On Thursday, June 05th 2025 11:16 am Chatterbox said:

Sounds nice and aspirational ! - While the FMA claims progress under CoFI, our office uncovered widespread, deeply concealed abuse of customer bases—abuse that has persisted precisely because the FMA has not been sufficiently competent or resourced to detect it. It costs too much for customers to seek litigation for their individual claim. The industry too big to fail is contantly lobbying the government. The current legal framework fails to offer customers meaningful recovery for losses, FMA admits it does not recover losses for customers, and institutions continue to marginalise and atomise confidential complaints to avoiding self-reporting and accountability. Until these systemic issues are addressed, claims of restored confidence and consumer protection remain aspirational at best.

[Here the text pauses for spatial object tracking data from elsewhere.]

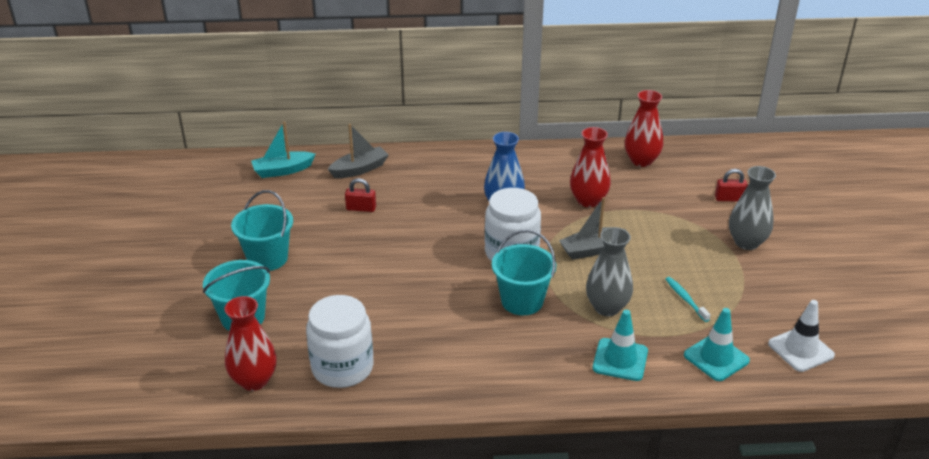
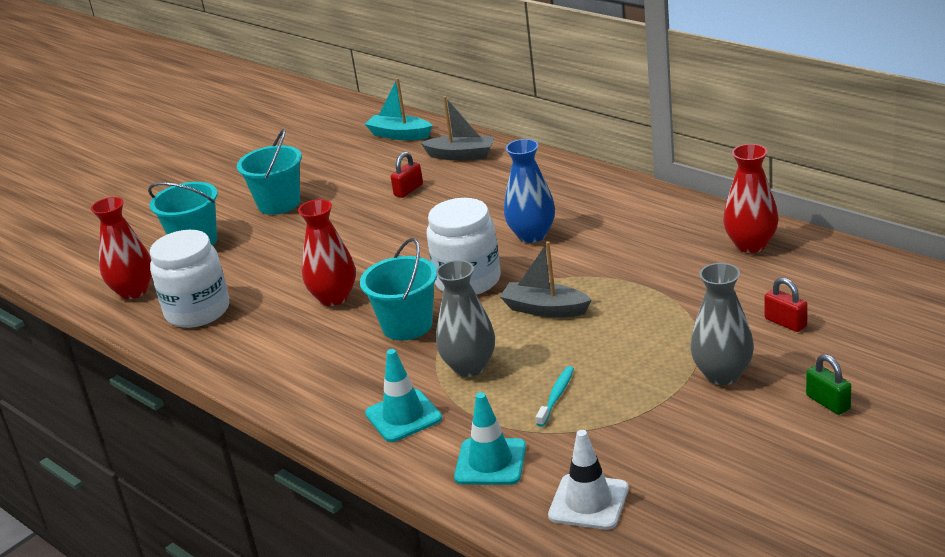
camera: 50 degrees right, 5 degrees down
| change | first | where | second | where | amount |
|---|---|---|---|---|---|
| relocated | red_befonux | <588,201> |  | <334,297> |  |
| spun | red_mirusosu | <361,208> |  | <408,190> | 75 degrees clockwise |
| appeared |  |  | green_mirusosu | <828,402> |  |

On Thursday, June 05th 2025 5:18 pm Amused said:

How can the FMA can make statements like those above while allowing the Westpac/Dosh relationship to continue undisturbed? Despite the recent introduction of CoFI Law we now have a main bank provider in New Zealand openly saying that its home loan customers coming to it via Dosh are getting no financial advice whatsoever from anyone on their new home loan. CoFI law requires lenders like Westpac to be acting now in the customer’s best financial interest. Westpac are clearly not here. Borrowing a home loan is one of the single biggest financial commitments a person can make in his or her lifetime hence "somebody" needs to be providing financial advice to the customer. All the regulatory changes introduced to the financial services industry will be a complete joke now if the above is allowed to pass by the FMA. We might as well just rip up the rule book on what is considered acceptable conduct for a financial services provider in New Zealand. What was the point of CoFI law if the chief regulator now fails to take any action?

On Friday, June 06th 2025 4:40 pm Ponderer said:

I guess Dosh are providing the means with which to submit the required information digitally. The bank then assesses for an approval / decline decision. I can see why it may not fit a "best interest model", as Dosh only facilitates the application. What I would be interested in, is how Dosh are funded, and if anything from Westpac such as brokerage, trail etc... then I would have thought that needed to be disclosed?

On Friday, June 13th 2025 8:06 am JPHale said:

It would appear the Dosh relationship is demonstrating the valid perversion of the advice rules. If its scoped and accepted by the client then its good to go. Scary stuff when you consider the implications at this end of the spectrum vs say car insurance. Not to mention that clients accepting what they don't understand is deeply problematic on many levels. We are playing with the challenge of 84% of people consider themselves a good driver, demonstrating Dunning Krugers is alive and well with the population. The reality of people thinking they have enough nouce to manage financial services themselves comes with the challenge they have to have enough nouce to know they don't have the nouce to get it right, but by having enough nouce to know, they have enough nouce to do it. How do you manage stupid when stupid is too stupid to know they're stupid? An eternal problem access to the internet proved that knowledge isn't the problem!